Some people refuse to listen. They probably shouldn’t be in choir.

I kinda feel like listening comes too naturally to me. With all my empathy, it doesn’t take much for me to absorb the other person’s problem like it was my own. I may plug my ears just to keep the problem from becoming mine, from feeling all that pain and suffering that don’t belong to me. Which, it isn’t my problem. But that’s not an excuse to say callous things. I’d be wiser to sit out the song. As much as I love choir, sometimes I have to do that.

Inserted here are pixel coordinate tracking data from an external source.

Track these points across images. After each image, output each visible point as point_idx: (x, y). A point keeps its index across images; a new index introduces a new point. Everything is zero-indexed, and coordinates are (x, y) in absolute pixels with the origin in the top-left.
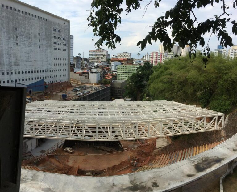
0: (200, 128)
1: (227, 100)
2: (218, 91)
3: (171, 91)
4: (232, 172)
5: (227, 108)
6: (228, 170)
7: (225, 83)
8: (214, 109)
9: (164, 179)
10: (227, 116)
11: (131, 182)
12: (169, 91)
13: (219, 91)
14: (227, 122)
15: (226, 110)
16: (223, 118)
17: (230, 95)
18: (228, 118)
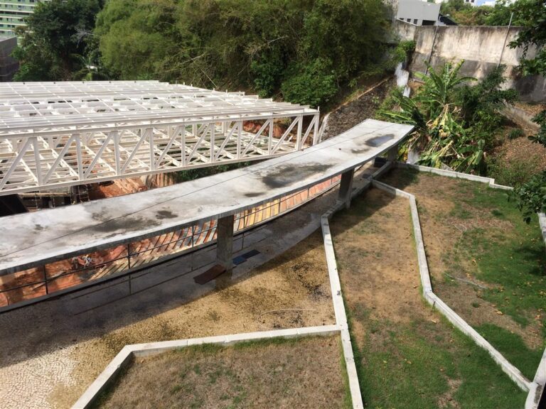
0: (259, 151)
1: (327, 71)
2: (304, 45)
3: (170, 54)
4: (348, 204)
5: (325, 93)
6: (338, 202)
7: (323, 20)
8: (294, 98)
9: (185, 203)
10: (326, 118)
11: (94, 216)
12: (164, 55)
13: (307, 46)
14: (326, 131)
15: (323, 98)
16: (316, 120)
17: (335, 58)
18: (329, 122)
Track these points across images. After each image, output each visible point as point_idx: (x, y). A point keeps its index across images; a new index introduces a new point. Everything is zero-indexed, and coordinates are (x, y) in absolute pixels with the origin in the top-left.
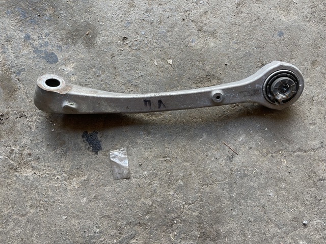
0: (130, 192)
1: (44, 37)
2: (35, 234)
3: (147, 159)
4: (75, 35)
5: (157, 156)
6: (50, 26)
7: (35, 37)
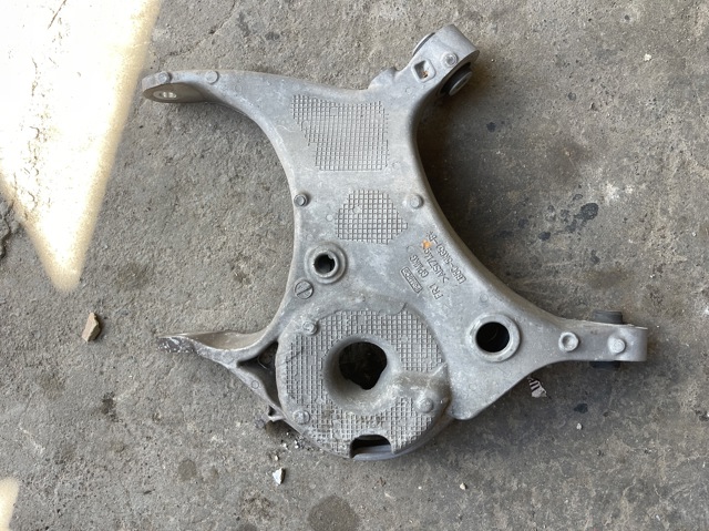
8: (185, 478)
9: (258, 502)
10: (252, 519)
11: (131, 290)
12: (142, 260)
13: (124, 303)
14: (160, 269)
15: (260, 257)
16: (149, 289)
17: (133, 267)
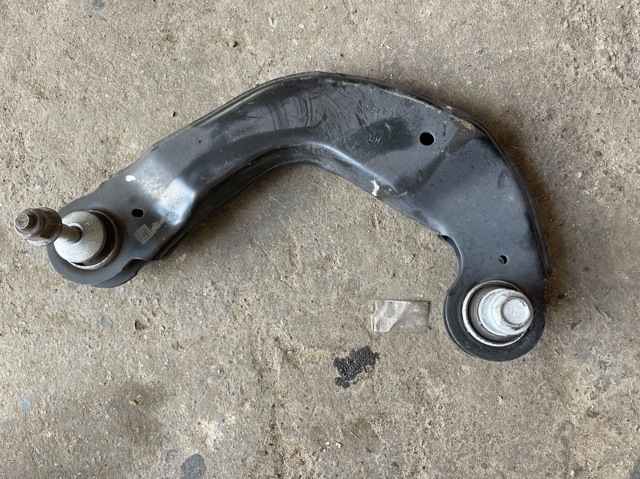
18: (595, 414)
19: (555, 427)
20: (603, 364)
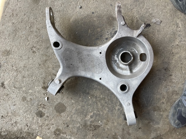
0: (165, 19)
1: (108, 34)
2: (168, 48)
3: (157, 11)
4: (110, 23)
5: (157, 8)
6: (105, 31)
7: (107, 36)
8: (23, 101)
9: (42, 105)
10: (41, 109)
11: (6, 56)
12: (8, 49)
13: (5, 60)
14: (13, 51)
15: (38, 47)
16: (11, 56)
17: (6, 50)
18: (178, 45)
19: (172, 45)
20: (181, 38)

And the other person may be wrong. They may have got facts wrong, or missed something important. They may be wallowing in self-pity or deep in denial, or bitter to the point of rottenness. Some may even bear most of the fault. Our brains must still stay on, analyzing and measuring and reading the music. We’ve got to listen to more than one voice, to every part that’s singing, and to any other instrument in play. Only the director is always right. My entire section can miss an entrance, and it’s no excuse if I miss it too. My singing it right may be all that someone else needed when the director cuts us off and tells us to try it again. And there will be times when I’m the one who read the music wrong.

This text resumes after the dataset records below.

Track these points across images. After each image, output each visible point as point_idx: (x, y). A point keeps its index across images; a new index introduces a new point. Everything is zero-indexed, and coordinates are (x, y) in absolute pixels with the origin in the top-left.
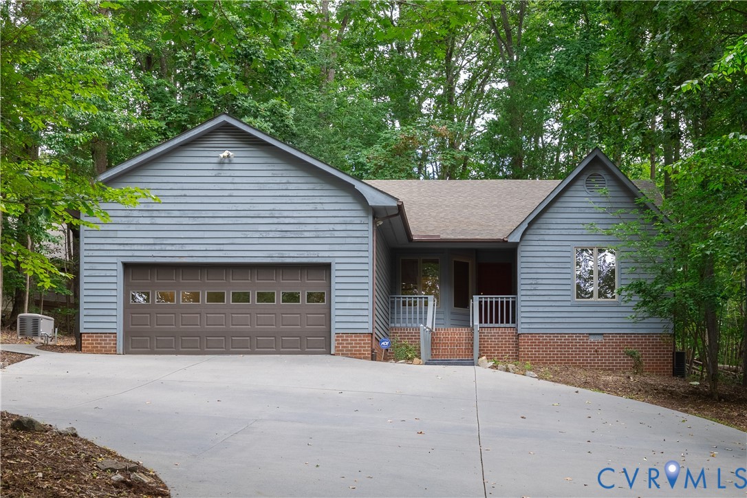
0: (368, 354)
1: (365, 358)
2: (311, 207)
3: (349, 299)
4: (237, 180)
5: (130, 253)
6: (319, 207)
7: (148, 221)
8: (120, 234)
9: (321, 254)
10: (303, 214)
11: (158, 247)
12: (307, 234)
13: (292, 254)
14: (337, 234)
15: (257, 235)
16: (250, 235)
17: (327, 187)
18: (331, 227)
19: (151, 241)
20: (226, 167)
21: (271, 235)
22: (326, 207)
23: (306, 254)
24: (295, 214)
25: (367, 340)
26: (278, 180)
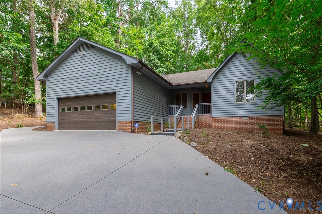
0: (130, 129)
1: (129, 132)
2: (109, 69)
3: (123, 107)
4: (87, 63)
5: (58, 94)
6: (112, 69)
7: (62, 82)
8: (56, 88)
9: (113, 88)
10: (107, 73)
11: (65, 91)
12: (108, 81)
13: (104, 89)
14: (118, 79)
15: (93, 83)
16: (90, 83)
17: (115, 60)
18: (116, 77)
19: (63, 89)
20: (83, 58)
21: (97, 82)
22: (115, 68)
23: (108, 89)
24: (105, 73)
25: (130, 124)
26: (99, 60)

Even the director is directing with his ears. He’s in front and sure, he’s always right, but if he isn’t listening to us, how can he lead us? How are we ever gonna come in together, or cut off as one? It’s hard to correct us if he doesn’t hear what went wrong. It’s hard to take us somewhere if he doesn’t know where we started. If he’s not following, he’s never gonna lead.

Every voice is different, or there’d be no point to choir. Soprano, alto, tenor, and bass are only the beginning: voice types come in dozens and still fail to span the breadth of the human race. Some of us are stronger, some are less so. Some have decades of experience, some have formal training, some can’t read music but can pick harmonies out of the air. There are “dark” voices and “bright” voices, “thin” and “rich” and “clear” and “full” and a thousand other things. None of these is better than the choir, and none makes a choir on its own. We need them all to make it work, and every last one of them needs to listen.

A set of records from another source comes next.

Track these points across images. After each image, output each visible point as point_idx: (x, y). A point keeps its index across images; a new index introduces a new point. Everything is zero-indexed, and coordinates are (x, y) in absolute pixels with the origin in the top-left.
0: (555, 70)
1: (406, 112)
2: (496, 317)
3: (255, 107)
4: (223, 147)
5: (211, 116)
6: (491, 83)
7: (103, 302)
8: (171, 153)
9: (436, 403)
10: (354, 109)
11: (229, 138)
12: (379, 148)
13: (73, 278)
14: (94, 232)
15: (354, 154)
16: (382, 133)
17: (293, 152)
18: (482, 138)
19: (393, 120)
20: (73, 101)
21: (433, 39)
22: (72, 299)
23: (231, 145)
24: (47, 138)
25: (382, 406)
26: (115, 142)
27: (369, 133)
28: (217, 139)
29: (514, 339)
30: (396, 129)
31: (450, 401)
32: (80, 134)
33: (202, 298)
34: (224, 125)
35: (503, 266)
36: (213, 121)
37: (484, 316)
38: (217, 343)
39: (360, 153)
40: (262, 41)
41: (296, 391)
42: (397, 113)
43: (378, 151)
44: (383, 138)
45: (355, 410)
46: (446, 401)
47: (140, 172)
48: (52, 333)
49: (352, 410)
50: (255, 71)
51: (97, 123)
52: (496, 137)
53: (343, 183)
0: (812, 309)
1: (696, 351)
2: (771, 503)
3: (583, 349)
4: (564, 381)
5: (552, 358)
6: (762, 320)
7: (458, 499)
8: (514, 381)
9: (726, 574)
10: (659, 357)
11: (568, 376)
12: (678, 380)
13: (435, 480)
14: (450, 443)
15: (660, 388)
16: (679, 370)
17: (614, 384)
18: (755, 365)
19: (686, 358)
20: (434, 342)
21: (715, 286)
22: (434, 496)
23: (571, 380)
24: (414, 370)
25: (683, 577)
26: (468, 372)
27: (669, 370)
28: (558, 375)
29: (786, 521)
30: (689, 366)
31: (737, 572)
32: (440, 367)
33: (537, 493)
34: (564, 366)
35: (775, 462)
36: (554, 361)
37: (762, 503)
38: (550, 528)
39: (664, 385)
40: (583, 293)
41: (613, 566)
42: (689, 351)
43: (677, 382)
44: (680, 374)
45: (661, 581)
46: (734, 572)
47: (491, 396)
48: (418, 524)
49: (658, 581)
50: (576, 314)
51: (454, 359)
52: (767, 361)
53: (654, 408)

We never know everything. We never know all the details about what someone’s going through, all the dynamics and history and messy stuff infusing their thoughts and chewing on their lives. On the other hand, we always know something. There’s always something we can relate to. There’s always a point of contact, however small. When we suffer, we can’t always put it all into words, so we can’t always expect other people to do so either. But we can listen. We can always listen. We can listen and not argue when we’re told we’re wrong. We can listen to reasons our advice may fall flat. We can listen to the pain and the heartbreak and the longing and the grief, and in listening alone do more than advice ever could. And if eventually we do speak, we’ll be speaking with ears open, with understanding. Maybe we’ll even know the right thing to say.

Sound one note, and a choir can sing a six-part chord in perfect harmony. But only if they’re listening.